North Wales finds spanning the Bronze Age to post-medieval period declared Treasure

A collection of ten silver coins minted during the reigns of Edward I and Edward II were among the finds.

Six finds including a Late Bronze Age hoard of tools and weapons, a collection of 13th century coins, and a post-medieval silver seal matrix bearing a crowned heart motif have been declared Treasure.

They were evaluated by Mr John Gittins, the Senior Coroner for North Wales.

Hoard of tools and weapons from the Late Bronze Age © Amgueddfa Cymru – National Museum Wales

The oldest of the finds was a hoard of bronze tools and weapons dated to c. 850 BC. It was discovered in Abergele Community, Conwy, by metal-detectorist Colin Rivett in 2017, and then fully excavated by staff of the Portable Antiquities Scheme (PAS).

The assemblage comprises two scabbard fittings (chapes), seven bronze socketed axes, three bronze palstaves, and a copper ingot fragment.

According to Mark Lodwick, co-ordinator for the PAS Cymru, the artefacts had been ‘carefully arranged within a small pit’ with a stone, now lying flat, immediately adjacent. This was ‘likely to have been a marker stone’.

Silver seat matrix © Amgueddfa Cymru – National Museum Wales

Whilst metal-detecting in Llanynys Community, Denbighshire last year, Marc Boulton unearthed a silver seal matrix engraved with a crowned heart motif and dated to between the late 17th and early 18th centuries.

Matrixes were used to authenticate and seal documents. Their designs offer insight into the beliefs and fashions of post-medieval populations.

Sian Iles, Curator of Medieval and Later Archaeology at Amgueddfa Cymru-National Museum Wales, says: ‘crowned bleeding-heart motifs and associated designs are seen to represent marital fidelity and love, and in some contexts religious and political (Royalist) beliefs.’

A collection of silver medieval pennies and cut halfpennies, minted between 1247 and 1265 during the reign of Henry III, were also included in the inquest. These were found by metal detectorists Marc Boulton, Michael Evans, and Michael Burt in Bonington Community, Wrexham.

The coins possibly represent the contents of a purse, once lost or intentionally hidden and never recovered.

Ten silver pennies dated to the reigns of Edward I and Edward II. © Amgueddfa Cymru – National Museum Wales

A post-medieval silver head-dress pin of ‘bodkin’ type, a collection of ten silver coins minted between 1279 and 1310 under the reigns of Edward I and Edward II, and another find of two silver pennies from the reign of Edward IV (1461-1483) were also declared Treasure. They were all unearthed by metal-detectorists in Llanynys Community, Denbighshire.

Independent valuations of all six finds will be conducted by the Treasure Valuation Committee.

Following this, the Henry III coins are set to be acquired by Wrexham County Borough Museum & Archives, and the Bronze Age hoard by Conwy Culture Centre.

Denbighshire Heritage Service hope to acquire the seal matrix, bodkin pin, and collection of silver pennies.

▶ [TASK TO COMPLETE]:
Answer these questions from the North Wales Treasure text above:
1. Which metal-detectorist discovered the Bronze Age hoard in Abergele Community?
2. Which institution is set to acquire the Henry III coins?
3. Between which years were the ten silver coins from the reigns of Edward I and Edward II minted?

▶ [AVAILABLE DATA]:
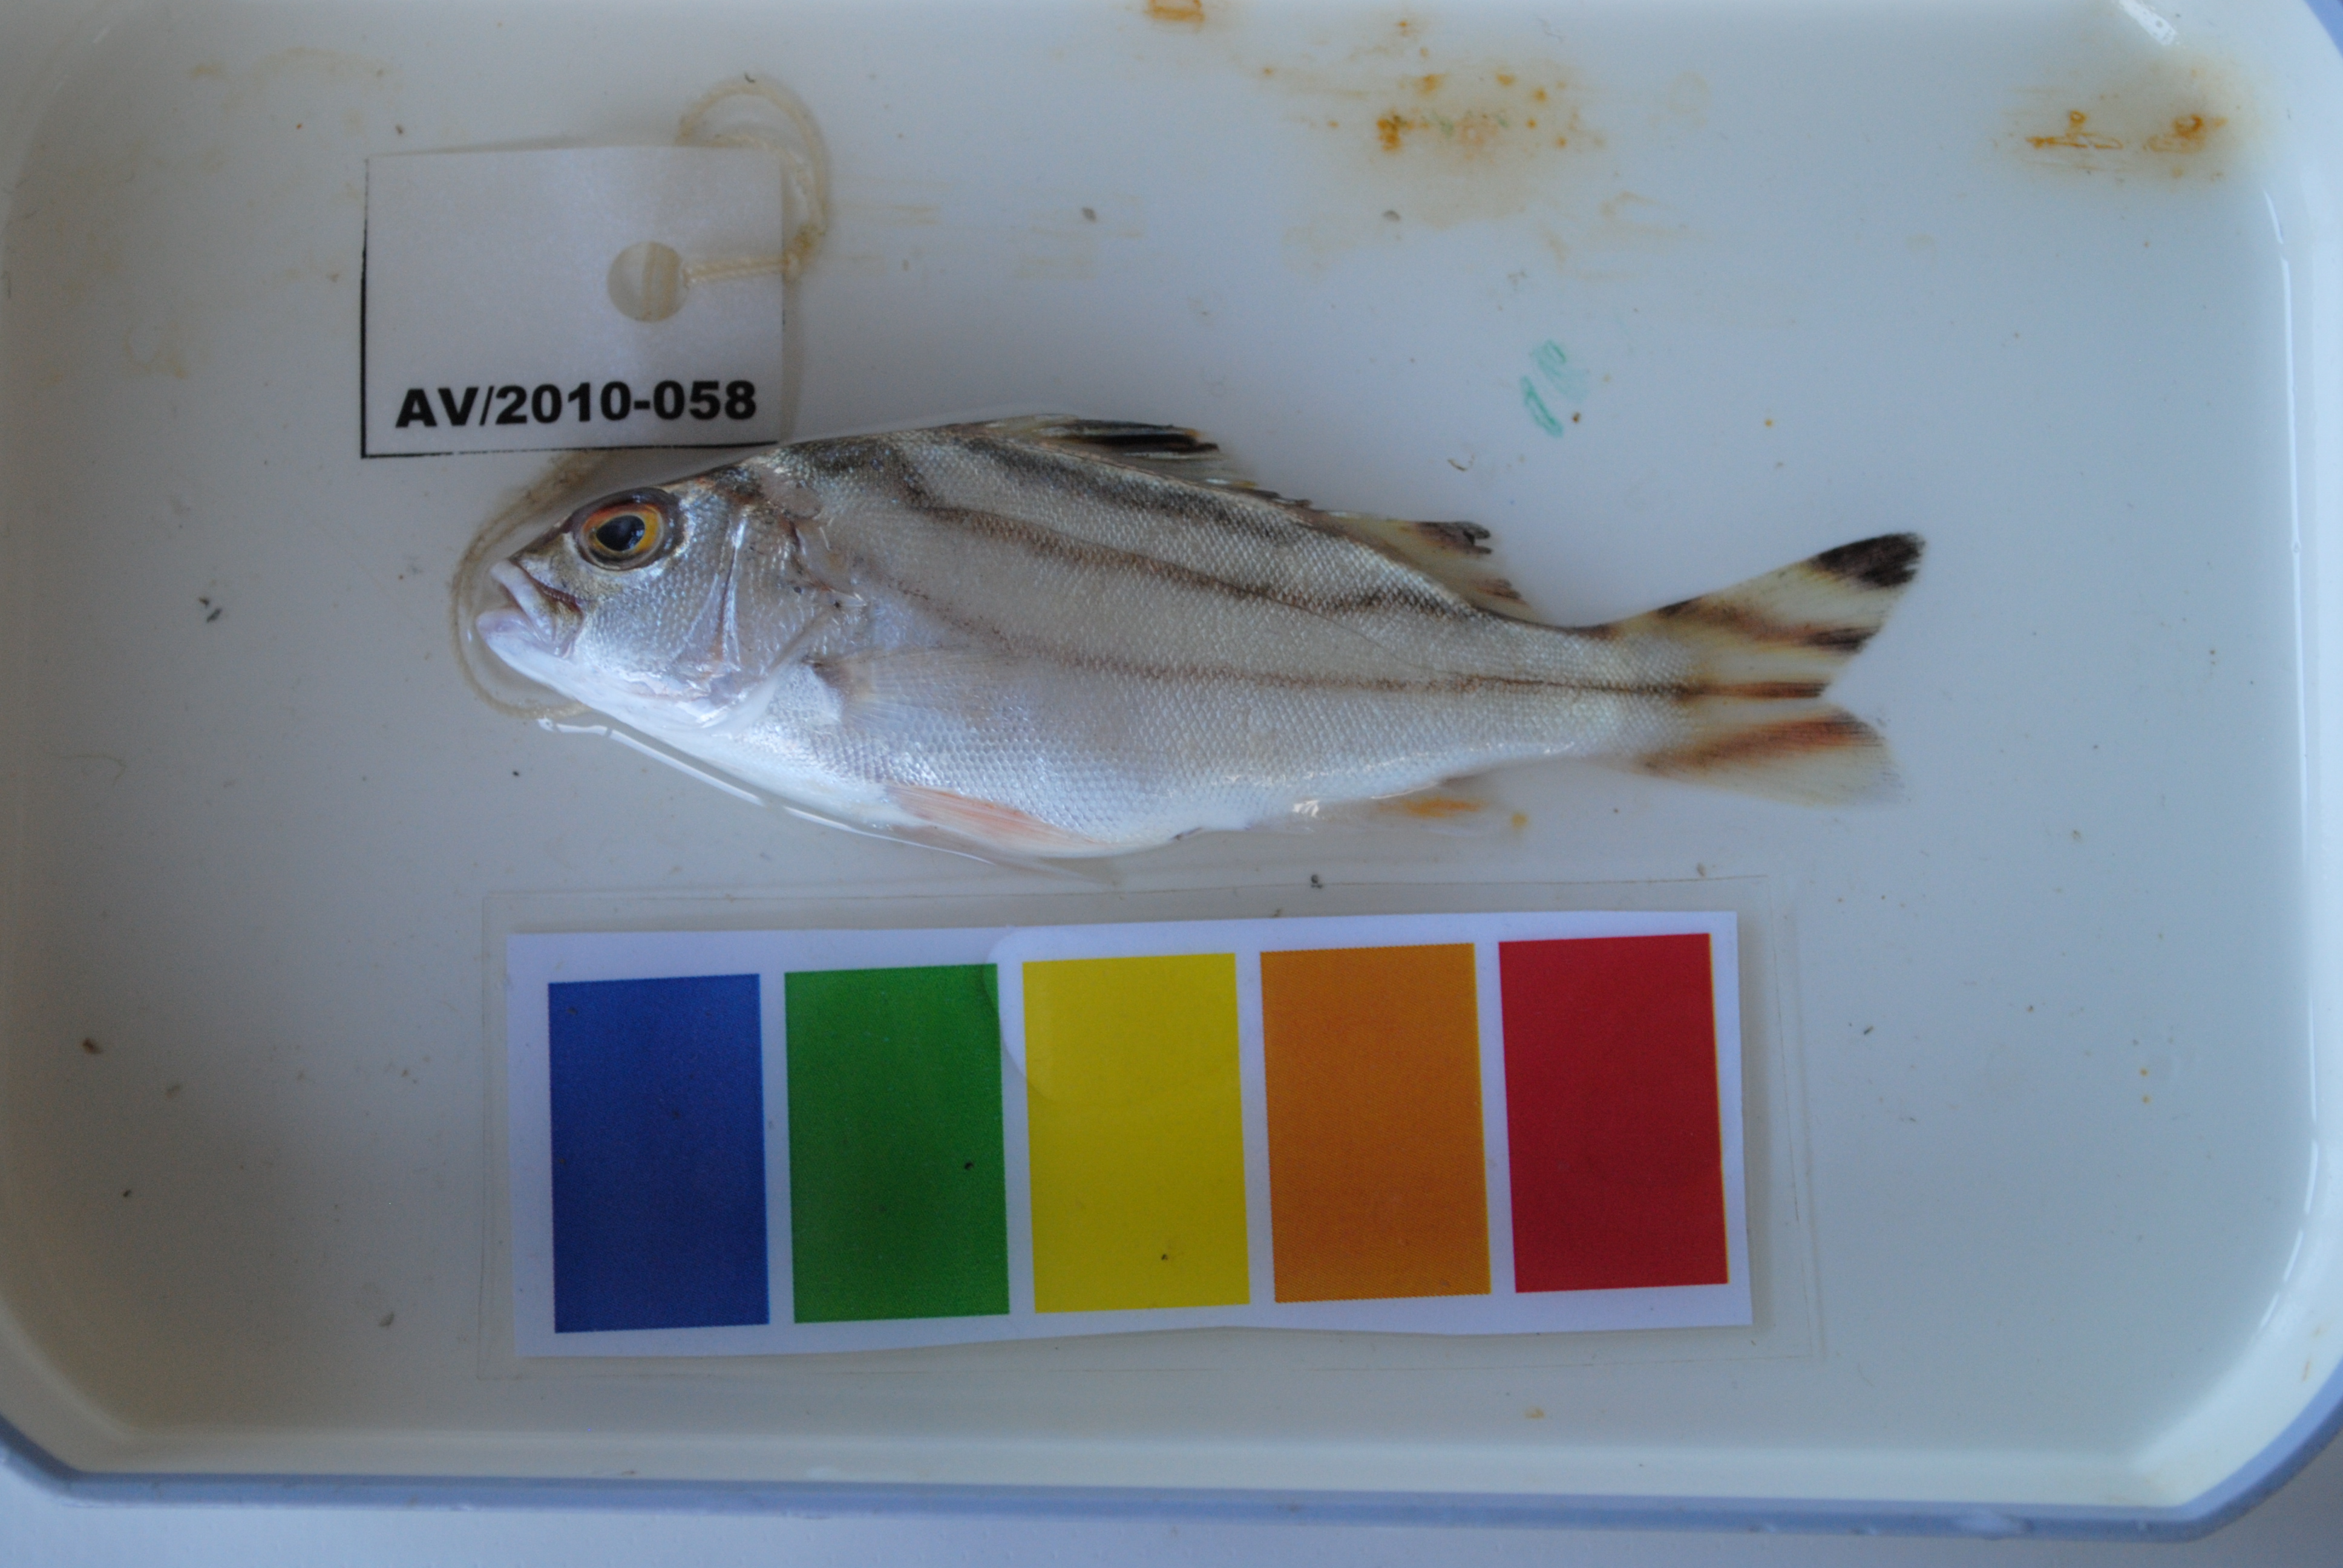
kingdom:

▶ [WRITTEN ANSWER]:
1. Colin Rivett
2. Wrexham County Borough Museum & Archives
3. Between 1279 and 1310